Yeah, well, it doesn't do much good in 2009 if you are on Windows (or if you have to use Windows at work). I used ThinkTank and More all the time in the 1980s (yes, I used a Mac back then - and I still do now at home at times). Now, I'd love to use an outliner like OmniOutliner (true outliner with multiple columns), but there isn't anything I can find (by the way, I want it as a desktop app, not on the web, sorry). It's a shame because my brain thinks in hierarchies a lot. It seems so strange that there are many good outliners for Mac, but none for Windows. Why is that?
Dave Winer's later creation, Frontier, has been open sourced: http://frontierkernel.org/ It works, but I wouldn't try to edit code with it. Other than its built-in language, which is actually sort of fun, but a dead-end technology now. (Still, being a language built for an outliner has interesting consequences.)
I've been working on a Frontier-descended outliner for a long time (really just the outliner, not the whole stack that Frontier represents), but up until recently, open-source toolkits couldn't do a slick outliner as the text widgets were too weak. Now I lack time to finish it, but I'm still cranking away in my spare time. (To crap something out is easy; to make a useful outliner is a harder problem that it appears.)

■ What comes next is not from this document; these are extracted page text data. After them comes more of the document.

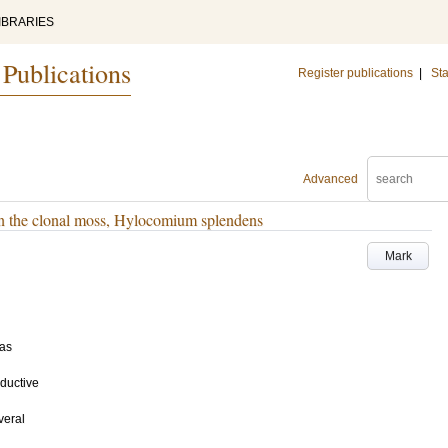
IBRARIES
 Publications
Register publications
|
Sta
Advanced
 in the clonal moss, Hylocomium splendens
Mark
as
ductive
veral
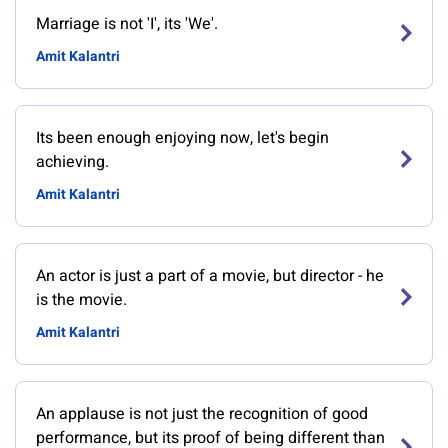
Marriage is not 'I', its 'We'.
Amit Kalantri
Its been enough enjoying now, let's begin
achieving.
Amit Kalantri
An actor is just a part of a movie, but director - he
is the movie.
Amit Kalantri
An applause is not just the recognition of good
performance, but its proof of being different than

MS Word has an outlining mode, and since it dominates the Windows ecosystem, there's very little economic incentive to build a world-class dedicated outliner.
I use TreePadLite[1] on Windows (and JreePad[2] everywhere else) whenever I need to make a simple hierarchical document to serve as input to a template engine or code generator. It's not open source but the interface is intuitive and the document format is trivial to parse and transform.